The lights in the hall come on. Moses scans the first few rows to locate the person who looked like Trigano. But if such a person had been there at all, he escaped before the lights went up.
At first the applause is stuttering and embarrassed, but gradually it becomes louder and rhythmic. As it continues, de Viola rises and invites Ruth to join him. He looks toward the rear to invite the director as well, but Moses is in no hurry to get up and gestures to the actress to go first. As she is led to the stage, the audience redoubles its applause, with scattered cries of Brava!
Ruth is nervous, and de Viola, to allow her time to compose herself, gives a lengthy introduction in Spanish. But when he cedes her the floor, her English is replete with Hebrew words in critical places. Then a man gets up — a Jew, or a former Israeli of the sort found everywhere and always — and offers his assistance in translation from Hebrew to Spanish.
There is relief as the Hebrew is freed from the filter of broken English. But even now, Ruth’s words are confused and almost childish, suggesting that not only as a character in a film but as a woman, she is defending her former lover’s notion that destruction and disaster improve and refine mankind. When the priest, smiling gently, tries to modify her remarks, she persists, her hands waving exuberantly, her eyes ablaze, as if at any moment she will revert to sign language. Now Moses raises his hand, to the relief of the moderator, who invites the director to the stage to restore order to the chaos created by the actress. And despite the temptation to continue in Hebrew, Moses prefers to speak in English, which allows him to digress more easily from moral dilemmas to tricks of the movie trade.

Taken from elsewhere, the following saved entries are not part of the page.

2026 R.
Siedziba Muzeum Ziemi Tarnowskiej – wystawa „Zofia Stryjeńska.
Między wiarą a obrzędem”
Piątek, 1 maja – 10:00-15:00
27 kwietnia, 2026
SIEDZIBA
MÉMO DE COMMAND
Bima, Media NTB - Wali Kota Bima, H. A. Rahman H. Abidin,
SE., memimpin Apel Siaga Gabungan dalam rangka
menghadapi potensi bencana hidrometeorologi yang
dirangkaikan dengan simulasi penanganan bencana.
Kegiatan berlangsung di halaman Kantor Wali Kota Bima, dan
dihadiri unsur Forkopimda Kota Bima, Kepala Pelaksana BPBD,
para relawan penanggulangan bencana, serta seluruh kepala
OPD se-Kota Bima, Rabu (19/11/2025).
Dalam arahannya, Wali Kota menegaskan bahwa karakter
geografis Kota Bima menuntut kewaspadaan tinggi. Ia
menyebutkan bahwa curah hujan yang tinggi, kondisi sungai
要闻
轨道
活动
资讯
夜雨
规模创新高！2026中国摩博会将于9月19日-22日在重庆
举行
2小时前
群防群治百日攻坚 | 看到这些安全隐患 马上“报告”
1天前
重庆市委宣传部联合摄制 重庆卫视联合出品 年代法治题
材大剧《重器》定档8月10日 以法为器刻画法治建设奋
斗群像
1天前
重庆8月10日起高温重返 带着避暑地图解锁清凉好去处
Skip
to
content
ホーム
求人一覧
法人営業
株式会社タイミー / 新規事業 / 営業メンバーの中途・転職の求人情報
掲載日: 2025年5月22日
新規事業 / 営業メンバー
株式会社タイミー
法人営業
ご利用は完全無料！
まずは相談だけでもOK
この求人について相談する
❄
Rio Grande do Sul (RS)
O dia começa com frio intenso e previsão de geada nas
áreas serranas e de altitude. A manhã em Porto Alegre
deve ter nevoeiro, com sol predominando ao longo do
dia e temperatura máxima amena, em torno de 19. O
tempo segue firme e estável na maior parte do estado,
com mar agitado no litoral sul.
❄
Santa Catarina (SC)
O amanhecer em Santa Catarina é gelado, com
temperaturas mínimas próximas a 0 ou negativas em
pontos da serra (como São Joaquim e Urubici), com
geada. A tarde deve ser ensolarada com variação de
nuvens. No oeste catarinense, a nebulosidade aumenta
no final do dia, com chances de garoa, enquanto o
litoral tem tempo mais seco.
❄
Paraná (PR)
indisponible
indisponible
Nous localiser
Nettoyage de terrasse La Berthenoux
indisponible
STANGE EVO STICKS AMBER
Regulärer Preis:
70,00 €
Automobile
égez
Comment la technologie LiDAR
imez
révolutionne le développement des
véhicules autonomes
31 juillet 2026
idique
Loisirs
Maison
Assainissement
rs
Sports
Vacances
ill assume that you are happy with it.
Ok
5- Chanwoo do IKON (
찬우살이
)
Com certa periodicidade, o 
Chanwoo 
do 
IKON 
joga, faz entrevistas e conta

The hour is late. The aged farmers in the audience slip from the hall one by one, but the young people won’t let matters rest. They demand to know if the director subscribes to the views of the actress. Moses is wary of an imprecise answer, so he speaks compellingly of obligation and regret and atonement, and how these alone can yield true compassion, as opposed to the self-pity that masquerades as sympathy for others. And he promises the inquisitive young people further discussion. The retrospective, after all, continues tomorrow.